--- DATA EXTRACTS Enclosed Below ---

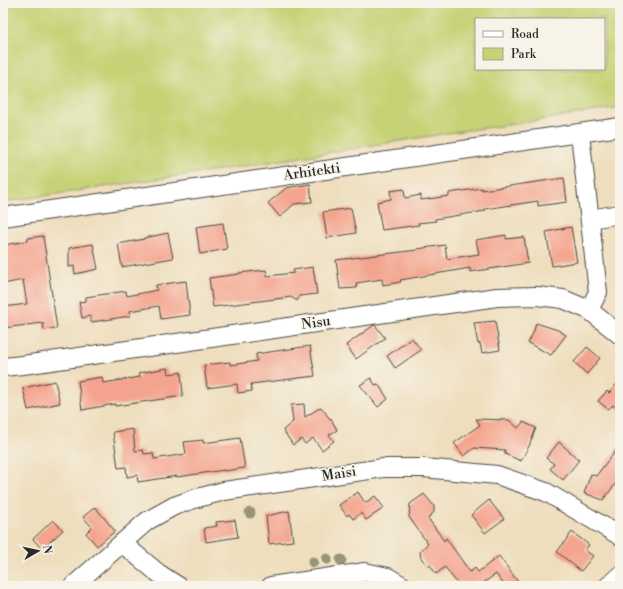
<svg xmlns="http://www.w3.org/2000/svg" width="623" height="589" font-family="'Libre Bodoni',serif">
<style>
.green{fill:#c6d274;stroke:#787e50;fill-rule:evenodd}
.building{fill:#f4a48e}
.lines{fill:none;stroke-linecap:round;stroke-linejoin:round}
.minor-casing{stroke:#484641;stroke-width:20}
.minor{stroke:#fff;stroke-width:18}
.tree{fill:#999377}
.labels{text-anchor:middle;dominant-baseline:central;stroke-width:3;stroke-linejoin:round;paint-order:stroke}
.street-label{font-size:14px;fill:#2b2b2b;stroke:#f7f3e8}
</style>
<rect width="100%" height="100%" fill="#f7f3e8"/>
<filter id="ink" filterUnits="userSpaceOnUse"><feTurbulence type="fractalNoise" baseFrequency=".025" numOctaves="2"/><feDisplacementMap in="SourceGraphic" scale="8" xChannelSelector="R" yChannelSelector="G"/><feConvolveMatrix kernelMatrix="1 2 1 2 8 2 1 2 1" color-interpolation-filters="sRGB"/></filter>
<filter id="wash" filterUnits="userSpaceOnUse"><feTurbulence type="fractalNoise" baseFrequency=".012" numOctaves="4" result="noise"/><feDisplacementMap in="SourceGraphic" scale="16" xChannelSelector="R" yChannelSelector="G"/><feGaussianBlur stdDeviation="0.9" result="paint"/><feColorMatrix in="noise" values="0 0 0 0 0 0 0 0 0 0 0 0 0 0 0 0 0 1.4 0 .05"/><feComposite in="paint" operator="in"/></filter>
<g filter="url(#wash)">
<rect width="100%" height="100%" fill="#efdebd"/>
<!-- green -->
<path class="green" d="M11 3H620V107L515 124 461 131 258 164 3 202V4ZM476 19H604V69H476Z"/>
<g id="blocks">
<!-- building -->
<g class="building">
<path d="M564 178 567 202 538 206V201L485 209V211L435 219 436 221 418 223 419 225 382 230 377 202 391 199 390 191 404 189 405 198 421 195V200L449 196V193L482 188V190Z"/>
<path d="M310 184 312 202 294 204 280 217 268 203 286 188Z"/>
<path d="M351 208 356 233 327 238 323 212Z"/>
<path d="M223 223 227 249 200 254 196 227Z"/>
<path d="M571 227 577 262 552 266 546 232Z"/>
<path d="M168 233 173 258 122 267 118 244 144 239V238Z"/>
<path d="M506 235V239L524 237 528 263 470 272V268L400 280 401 282 383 285 382 279 356 283 357 288 340 289 336 260 417 250V249L445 245 447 259 479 254 476 240Z"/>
<path d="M43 236 57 328 44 330 43 323 3 328V307L27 304 23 280 3 284V245L28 241V238Z"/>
<path d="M93 244 98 269 75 274 74 266 69 267V248Z"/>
<path d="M313 267 317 294 299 296 297 301 291 297 213 307 209 278 239 274V273L266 270 267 276 294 273 293 270Z"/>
<path d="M186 281 190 315 161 319 159 306 130 311V316L105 320 91 322 90 316 82 318 79 302 86 301V297L126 291 127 296 157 290 156 285Z"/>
<path d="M495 321 500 350 482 353 480 343 478 344 474 323Z"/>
<path d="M536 323 558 330 566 335 551 355 528 343 534 331Z"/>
<path d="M374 325H375L385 338 356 359 346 345Z"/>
<path d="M412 338 421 350 395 368 387 356Z"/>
<path d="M310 346 315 376 251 384 252 391 238 393 237 384 207 388 204 365 230 362V365L257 361 256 354Z"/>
<path d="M587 347 600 358 587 374 574 362Z"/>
<path d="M167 368 168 374 181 372 183 396 115 406V404L82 410 78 381 102 377 103 383 140 377 139 373Z"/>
<path d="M371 378 375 385 378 384 388 399 378 407 360 385Z"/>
<path d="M620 380V411L613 405 608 409 598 401 607 391 609 393Z"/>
<path d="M55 381 60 403 28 410 23 388Z"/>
<path d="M304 404 305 417 321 407 330 419H331L337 430 329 435 334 441 322 450 313 438 305 444 301 439 293 445 283 430 293 422 291 405Z"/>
<path d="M476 419 509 420 518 428 523 422 536 428 529 446 521 461 505 454V450L474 448 464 456 454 443 480 425Z"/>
<path d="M133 429 135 451 143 450 144 454 153 453 154 459 186 454 184 442 203 440V443L240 438 245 468 224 471V470L177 477V476L138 482 137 475 127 477 126 467 118 468 113 432Z"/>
<path d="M559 442 579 460 563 480 550 469 554 464 546 458Z"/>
<path d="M620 445V478L603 500 584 493 591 474 596 476Z"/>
<path d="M358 492 365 503 375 496 384 508 366 520 361 513 353 519 349 514 347 516 339 505Z"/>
<path d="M424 494 434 506V512L428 518 444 541 446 538 470 572 475 568 478 572 499 556 521 586H505L496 574 479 586H459L445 567 436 574 430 565 428 566 421 558 420 551 428 544 409 517 410 504Z"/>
<path d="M489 500 504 519 485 533 471 515Z"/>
<path d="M95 507 115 531 97 546 86 533 92 527 83 517Z"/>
<path d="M289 511 293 541 269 544 266 516Z"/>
<path d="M53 520 63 530 42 549 33 539Z"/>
<path d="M235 520 238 537 206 542 204 528 217 526 216 522Z"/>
<path d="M572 532 589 545 585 550 593 556 581 571 557 552Z"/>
</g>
</g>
</g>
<g filter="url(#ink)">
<use href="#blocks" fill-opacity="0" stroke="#484641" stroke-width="1"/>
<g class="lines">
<!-- minor casing -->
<g class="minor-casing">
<g id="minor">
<path d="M580 134 598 292 589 310"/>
<path d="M3 217 620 127"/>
<path d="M590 219 620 214"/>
<path d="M3 367 23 365 497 297 537 296 563 299 589 310 620 335"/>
<path d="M122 543 158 573 178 586"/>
<path d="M73 586 147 521 174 506 194 499 224 491 383 468H423L497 475 546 492 620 536"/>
<path d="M271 586 365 572 388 577 403 586"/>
<path d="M608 586 620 575"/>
</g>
</g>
<!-- minor -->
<use href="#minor" class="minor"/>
</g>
<!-- trees -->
<g class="tree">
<circle cx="250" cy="513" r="5.5"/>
<circle cx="327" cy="559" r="5.5"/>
<circle cx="341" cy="560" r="5.5"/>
<circle cx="313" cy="562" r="5.5"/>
</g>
</g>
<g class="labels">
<!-- street labels -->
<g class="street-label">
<text transform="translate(312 172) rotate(-8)">Arhitekti</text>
<text transform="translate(316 323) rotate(-8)">Nisu</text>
<text transform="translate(339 474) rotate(-9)">Maisi</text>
</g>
</g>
<!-- margin -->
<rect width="623" height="589" fill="none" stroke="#f7f3e8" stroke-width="16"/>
<!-- legend -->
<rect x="475" y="18" width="130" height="52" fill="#f7f3e8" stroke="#a5a39c"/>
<rect x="483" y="31" width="20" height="6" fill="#ffffff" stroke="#a5a39c"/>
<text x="511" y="38" font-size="12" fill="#2b2b2b">Road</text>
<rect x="483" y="48" width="20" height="12" fill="#c6d274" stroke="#a5a39c"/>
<text x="511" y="58" font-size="12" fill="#2b2b2b">Park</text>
<!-- north arrow -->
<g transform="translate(38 551) rotate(81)" stroke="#f7f3e8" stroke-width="3" paint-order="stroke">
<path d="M0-3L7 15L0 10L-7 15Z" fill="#2b2b2b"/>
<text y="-6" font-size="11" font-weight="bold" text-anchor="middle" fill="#2b2b2b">N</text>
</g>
</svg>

--- End of Enclosed DATA EXTRACTS ---

REQUIRED ACTION
In the listing above, find each line with the word "yChannelSelector" and return it.

TASK SOLUTION
<filter id="ink" filterUnits="userSpaceOnUse"><feTurbulence type="fractalNoise" baseFrequency=".025" numOctaves="2"/><feDisplacementMap in="SourceGraphic" scale="8" xChannelSelector="R" yChannelSelector="G"/><feConvolveMatrix kernelMatrix="1 2 1 2 8 2 1 2 1" color-interpolation-filters="sRGB"/></filter>
<filter id="wash" filterUnits="userSpaceOnUse"><feTurbulence type="fractalNoise" baseFrequency=".012" numOctaves="4" result="noise"/><feDisplacementMap in="SourceGraphic" scale="16" xChannelSelector="R" yChannelSelector="G"/><feGaussianBlur stdDeviation="0.9" result="paint"/><feColorMatrix in="noise" values="0 0 0 0 0 0 0 0 0 0 0 0 0 0 0 0 0 1.4 0 .05"/><feComposite in="paint" operator="in"/></filter>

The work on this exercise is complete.